Monday 12 December 2011

Captain Swing


The sessions continued each week down at the Duke of Clarence, with guests sitting in most weeks. I can't remember all the artists who played with us but
(NAMEDROPPING ALERT!)
Eddie & Finbar Furey were regulars, as were another band called The Exiles featuring a fine fiddle player called Aly Bain. We started playing at other pubs in the area, including one just around the corner from Notting Hill Gate, another in Barons Court and various parties and benefit dos across North London. We even played a couple of festivals.
I particularly remember the Chelmsford Folk Festival in 1972. I managed to borrow a tent from the local scouts and nearly killed myself carrying it. A heavy canvas tent with wooden tent poles and big enough to sleep ten. I took a couple of friends along and we had a great time.
The organisers lost their shirt on the festival. I'm not sure how many they thought would turn up, but we ended up with a couple of thousand there. Even that was too much for the toilet facilities. There was a huge queue every time I walked past, and the only time I managed to find the toilet block empty enough to have a good wash and brush up was at seven in the morning.

Once we arrived on the Friday night and pitched the tent we set off for the beer tent, where we promptly got a session going. Aside from a few hours on Saturday night where we trooped off down the road to the village pub and had a session there, we stayed in the beer tent all weekend. As usual the circle expanded as more and more players came and joined in.
I recall Al Stewart (oops- name drop again) turned up and borrowed a guitar and attempted to get everyone playing rock and roll. Imagine- the best selling singer songwriter with his album "Bedsitter Images" having sold hundreds of thousands- sitting in the midst of a bunch of whistle and fiddle players and singing Little Richard. Too bizarre.

One of the acts on stage on the Saturday was blues singer Jo-Ann Kelly and her bass player turned up in my musical career a few years later when he joined my rock band Left Hand Drive.

I don't remember many of the acts, after all- I was in the beer tent most of the time. Two acts did stand out though.
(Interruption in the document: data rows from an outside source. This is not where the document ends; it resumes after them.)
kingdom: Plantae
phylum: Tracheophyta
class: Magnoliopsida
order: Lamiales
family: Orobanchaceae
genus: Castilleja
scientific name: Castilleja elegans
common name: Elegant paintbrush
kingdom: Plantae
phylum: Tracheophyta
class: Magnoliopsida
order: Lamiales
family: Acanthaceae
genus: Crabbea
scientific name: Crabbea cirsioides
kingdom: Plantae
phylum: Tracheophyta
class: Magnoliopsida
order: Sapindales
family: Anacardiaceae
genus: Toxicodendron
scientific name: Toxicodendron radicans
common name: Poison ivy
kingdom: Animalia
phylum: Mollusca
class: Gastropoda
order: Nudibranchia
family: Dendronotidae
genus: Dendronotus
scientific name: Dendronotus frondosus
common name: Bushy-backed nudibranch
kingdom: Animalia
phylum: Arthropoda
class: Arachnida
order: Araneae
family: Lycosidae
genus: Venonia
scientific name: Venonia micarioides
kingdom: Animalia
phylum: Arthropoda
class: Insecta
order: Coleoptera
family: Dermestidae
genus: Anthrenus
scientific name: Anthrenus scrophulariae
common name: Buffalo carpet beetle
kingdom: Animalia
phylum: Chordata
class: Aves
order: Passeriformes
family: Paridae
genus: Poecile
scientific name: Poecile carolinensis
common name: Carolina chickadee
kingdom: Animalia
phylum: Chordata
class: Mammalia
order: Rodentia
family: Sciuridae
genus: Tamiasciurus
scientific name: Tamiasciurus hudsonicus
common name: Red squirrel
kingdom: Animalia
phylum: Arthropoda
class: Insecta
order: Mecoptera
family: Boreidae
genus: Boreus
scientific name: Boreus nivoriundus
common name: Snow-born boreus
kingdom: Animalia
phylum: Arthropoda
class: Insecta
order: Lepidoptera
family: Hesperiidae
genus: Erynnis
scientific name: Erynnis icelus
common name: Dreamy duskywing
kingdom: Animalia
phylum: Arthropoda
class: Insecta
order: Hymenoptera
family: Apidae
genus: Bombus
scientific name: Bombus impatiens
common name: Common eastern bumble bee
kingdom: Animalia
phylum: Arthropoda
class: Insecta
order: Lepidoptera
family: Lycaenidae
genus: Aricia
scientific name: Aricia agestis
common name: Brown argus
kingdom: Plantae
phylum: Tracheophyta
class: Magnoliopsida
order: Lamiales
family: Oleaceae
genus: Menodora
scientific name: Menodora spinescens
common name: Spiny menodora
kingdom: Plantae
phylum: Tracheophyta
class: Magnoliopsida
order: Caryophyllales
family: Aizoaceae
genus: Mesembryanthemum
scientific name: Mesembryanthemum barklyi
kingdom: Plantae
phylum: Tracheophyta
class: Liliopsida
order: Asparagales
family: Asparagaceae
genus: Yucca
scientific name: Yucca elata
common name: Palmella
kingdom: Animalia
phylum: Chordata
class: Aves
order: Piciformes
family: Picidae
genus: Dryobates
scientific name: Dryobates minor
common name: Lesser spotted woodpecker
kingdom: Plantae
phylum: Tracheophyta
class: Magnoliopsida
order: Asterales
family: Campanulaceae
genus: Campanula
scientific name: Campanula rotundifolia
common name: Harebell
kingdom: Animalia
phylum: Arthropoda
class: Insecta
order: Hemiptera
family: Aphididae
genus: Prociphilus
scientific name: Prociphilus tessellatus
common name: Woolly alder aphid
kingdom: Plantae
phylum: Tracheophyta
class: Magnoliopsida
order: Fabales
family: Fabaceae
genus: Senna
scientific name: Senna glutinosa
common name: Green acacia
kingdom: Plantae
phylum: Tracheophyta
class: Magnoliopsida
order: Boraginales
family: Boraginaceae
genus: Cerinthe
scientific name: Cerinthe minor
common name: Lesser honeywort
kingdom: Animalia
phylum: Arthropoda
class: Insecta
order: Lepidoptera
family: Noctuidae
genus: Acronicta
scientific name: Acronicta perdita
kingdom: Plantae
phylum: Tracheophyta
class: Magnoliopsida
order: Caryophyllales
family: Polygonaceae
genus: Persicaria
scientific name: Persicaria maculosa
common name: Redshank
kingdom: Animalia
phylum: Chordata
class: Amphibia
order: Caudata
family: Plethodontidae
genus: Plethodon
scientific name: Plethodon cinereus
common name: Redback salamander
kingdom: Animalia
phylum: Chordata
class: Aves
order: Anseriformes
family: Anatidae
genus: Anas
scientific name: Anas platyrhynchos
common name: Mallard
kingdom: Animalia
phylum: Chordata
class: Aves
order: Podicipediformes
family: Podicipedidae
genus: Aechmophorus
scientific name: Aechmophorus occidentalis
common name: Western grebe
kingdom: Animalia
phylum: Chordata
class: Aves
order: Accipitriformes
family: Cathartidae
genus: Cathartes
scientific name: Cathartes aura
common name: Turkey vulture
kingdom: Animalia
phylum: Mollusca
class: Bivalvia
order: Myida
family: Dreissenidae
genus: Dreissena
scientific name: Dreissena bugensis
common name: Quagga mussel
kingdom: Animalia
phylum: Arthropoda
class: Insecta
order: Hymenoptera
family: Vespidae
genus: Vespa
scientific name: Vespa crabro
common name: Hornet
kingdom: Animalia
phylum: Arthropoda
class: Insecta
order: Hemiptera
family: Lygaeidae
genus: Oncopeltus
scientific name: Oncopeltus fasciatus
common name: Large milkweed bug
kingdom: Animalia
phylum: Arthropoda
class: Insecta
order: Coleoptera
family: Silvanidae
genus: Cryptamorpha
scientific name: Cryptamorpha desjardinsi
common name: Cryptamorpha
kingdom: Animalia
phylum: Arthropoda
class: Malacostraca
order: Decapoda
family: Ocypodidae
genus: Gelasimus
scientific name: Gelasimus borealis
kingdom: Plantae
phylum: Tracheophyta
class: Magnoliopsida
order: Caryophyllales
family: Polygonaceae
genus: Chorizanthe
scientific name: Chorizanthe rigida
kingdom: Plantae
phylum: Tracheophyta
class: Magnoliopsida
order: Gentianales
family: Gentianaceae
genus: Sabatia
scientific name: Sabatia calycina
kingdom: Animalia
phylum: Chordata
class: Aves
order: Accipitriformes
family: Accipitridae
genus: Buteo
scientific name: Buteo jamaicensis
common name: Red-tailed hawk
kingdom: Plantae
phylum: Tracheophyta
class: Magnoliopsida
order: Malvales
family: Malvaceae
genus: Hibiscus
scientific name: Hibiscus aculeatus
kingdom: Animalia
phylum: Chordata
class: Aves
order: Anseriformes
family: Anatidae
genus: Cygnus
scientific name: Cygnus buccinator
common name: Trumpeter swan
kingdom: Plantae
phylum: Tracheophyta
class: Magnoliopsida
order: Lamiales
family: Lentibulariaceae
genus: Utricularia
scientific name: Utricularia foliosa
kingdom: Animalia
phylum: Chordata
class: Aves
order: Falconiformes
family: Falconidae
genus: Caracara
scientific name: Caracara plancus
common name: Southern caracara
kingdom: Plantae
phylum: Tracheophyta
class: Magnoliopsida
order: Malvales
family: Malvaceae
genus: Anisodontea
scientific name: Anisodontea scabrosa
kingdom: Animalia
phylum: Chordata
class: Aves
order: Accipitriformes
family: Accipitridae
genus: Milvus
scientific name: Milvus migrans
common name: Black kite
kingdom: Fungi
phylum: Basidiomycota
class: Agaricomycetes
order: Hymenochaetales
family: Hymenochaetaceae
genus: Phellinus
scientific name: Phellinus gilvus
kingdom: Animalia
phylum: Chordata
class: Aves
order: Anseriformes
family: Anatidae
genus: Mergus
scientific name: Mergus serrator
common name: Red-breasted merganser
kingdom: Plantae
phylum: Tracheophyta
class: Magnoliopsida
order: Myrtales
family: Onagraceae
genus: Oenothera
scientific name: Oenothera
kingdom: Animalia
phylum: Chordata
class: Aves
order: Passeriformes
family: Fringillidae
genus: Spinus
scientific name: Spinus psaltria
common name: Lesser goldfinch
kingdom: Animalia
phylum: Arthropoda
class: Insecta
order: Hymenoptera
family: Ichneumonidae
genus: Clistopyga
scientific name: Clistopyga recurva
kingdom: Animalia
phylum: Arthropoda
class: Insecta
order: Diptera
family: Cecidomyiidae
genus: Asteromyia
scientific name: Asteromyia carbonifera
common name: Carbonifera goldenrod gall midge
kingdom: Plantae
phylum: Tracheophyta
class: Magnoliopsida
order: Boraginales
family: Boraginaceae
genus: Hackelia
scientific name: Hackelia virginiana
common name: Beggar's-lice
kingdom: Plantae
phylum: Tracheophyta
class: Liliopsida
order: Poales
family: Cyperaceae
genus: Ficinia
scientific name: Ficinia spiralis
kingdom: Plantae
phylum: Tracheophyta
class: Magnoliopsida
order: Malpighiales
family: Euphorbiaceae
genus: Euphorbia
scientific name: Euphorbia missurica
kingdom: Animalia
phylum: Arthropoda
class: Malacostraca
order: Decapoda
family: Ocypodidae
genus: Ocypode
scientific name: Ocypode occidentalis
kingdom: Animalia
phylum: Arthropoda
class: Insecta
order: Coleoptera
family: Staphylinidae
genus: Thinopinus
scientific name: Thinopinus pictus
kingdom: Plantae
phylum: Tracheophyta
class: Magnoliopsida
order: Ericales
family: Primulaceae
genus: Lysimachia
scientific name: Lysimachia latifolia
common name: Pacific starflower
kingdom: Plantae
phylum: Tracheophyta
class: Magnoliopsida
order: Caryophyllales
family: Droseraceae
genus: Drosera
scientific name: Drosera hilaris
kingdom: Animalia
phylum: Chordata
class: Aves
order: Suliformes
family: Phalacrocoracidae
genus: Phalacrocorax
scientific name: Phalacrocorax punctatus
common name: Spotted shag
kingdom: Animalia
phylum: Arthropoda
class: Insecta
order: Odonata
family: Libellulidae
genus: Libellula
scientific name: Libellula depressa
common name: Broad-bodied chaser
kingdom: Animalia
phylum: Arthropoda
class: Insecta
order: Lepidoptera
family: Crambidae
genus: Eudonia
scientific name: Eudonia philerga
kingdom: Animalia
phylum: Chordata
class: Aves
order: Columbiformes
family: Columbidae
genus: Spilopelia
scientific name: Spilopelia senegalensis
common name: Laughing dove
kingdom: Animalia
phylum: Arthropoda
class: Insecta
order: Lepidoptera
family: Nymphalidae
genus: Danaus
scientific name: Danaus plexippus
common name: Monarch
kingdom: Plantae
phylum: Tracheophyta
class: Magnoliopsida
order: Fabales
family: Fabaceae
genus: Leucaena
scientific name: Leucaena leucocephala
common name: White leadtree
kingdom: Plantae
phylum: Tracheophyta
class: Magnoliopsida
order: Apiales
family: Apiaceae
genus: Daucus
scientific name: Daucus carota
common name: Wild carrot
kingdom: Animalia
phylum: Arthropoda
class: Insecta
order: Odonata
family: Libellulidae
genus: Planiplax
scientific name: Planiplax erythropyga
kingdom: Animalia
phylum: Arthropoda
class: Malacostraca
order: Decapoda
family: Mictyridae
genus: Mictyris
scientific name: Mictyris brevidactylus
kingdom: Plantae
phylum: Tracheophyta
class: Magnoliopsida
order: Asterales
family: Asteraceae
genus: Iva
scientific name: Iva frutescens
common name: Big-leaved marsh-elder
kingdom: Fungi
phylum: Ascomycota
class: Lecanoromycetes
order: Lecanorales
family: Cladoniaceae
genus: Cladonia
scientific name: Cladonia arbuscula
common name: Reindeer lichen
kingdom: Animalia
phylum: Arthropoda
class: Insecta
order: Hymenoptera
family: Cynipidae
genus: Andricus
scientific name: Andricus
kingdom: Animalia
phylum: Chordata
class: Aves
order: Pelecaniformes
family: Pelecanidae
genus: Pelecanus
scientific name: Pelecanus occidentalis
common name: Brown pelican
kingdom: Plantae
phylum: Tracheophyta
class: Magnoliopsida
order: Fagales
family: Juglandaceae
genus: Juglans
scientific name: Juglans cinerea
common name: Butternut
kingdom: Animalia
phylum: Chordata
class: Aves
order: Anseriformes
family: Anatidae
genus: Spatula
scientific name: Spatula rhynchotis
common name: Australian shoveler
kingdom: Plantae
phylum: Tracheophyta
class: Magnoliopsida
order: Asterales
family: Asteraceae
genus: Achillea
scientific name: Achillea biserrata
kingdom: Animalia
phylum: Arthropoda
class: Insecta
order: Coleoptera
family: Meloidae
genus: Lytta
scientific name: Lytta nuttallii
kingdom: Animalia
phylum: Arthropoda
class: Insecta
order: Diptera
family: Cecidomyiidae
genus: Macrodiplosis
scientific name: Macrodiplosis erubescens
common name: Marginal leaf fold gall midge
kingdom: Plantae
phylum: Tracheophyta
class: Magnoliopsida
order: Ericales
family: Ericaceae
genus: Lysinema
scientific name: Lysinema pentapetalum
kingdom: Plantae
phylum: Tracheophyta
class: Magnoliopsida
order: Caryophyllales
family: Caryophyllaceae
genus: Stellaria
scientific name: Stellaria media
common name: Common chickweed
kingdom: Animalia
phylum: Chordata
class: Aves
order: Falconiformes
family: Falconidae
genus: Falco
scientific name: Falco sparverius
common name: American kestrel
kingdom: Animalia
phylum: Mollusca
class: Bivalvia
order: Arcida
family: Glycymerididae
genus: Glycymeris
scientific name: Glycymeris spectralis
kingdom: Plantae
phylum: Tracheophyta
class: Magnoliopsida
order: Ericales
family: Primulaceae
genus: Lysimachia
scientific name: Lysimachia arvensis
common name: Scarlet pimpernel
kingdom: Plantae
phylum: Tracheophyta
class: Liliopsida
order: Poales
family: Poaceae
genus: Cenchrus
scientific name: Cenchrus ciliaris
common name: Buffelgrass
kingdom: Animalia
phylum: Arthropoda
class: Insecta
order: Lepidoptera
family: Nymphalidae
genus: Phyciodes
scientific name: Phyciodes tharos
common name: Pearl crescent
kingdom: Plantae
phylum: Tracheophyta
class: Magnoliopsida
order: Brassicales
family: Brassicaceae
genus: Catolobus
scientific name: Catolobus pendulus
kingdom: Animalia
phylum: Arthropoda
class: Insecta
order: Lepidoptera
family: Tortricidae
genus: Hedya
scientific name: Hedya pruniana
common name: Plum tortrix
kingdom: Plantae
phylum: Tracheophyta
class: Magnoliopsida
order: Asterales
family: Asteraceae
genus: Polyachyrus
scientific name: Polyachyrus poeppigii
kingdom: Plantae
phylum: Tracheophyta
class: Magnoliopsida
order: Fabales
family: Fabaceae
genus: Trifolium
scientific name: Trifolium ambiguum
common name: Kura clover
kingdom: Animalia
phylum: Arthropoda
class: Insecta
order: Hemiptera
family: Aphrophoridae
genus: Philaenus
The first was The Strawbs. They were just about to hit the big time with their song "Lay Down". Their keyboard player Rick Wakeman had just left them to join Yes, and had been replaced by Blue Weaver, who I'd last seen with Amen Corner a few years before. Three or four years later and he was a member of the Bee Gees band and played on most of their disco hits.



They'd just brought a new guitarist into the band,and founder member Tony Hooper was relegated to playing congas. He left soon afterwards, and the band split a year or so later. Their bass player and drummer had a few hits with their band Hudson-Ford, including a cool song called "Pick up the pieces"

The other band I enjoyed was Steeleye Span, with their new guitarist Bob Johnson. A few months later they'd added a drummer and went on to superstardom.

This track is from their 1972 album "Below the Salt" and features Maddy on Spoons


I drank so much that no matter how much I drank I was still sober. We trudged back to London on the Monday morning and it was back to the boring day job, made bearable by the fact that I was out with the band five or six nights a week. We had a few invites to play folk clubs and we decided we needed a name. I don't know who came up with it, but we became "Captain Swing". I know that there have been other bands with that name, but between 1972 and 1974, that was the name we went under.

We played support for a few artists you may have heard of. Jasper Carrot? He was a very funny folk singer when we supported him in a club somewhere in North London. I think we supported Cyril Tawney as well, and we played loads of benefits for the left wing newspaper The Morning Star.
It's true what they say- anyone who's not a socialist in their twenties has something wrong with their heart. Whoever said that went on to add that anyone who was still a socialist in their thirties had something wrong with their head!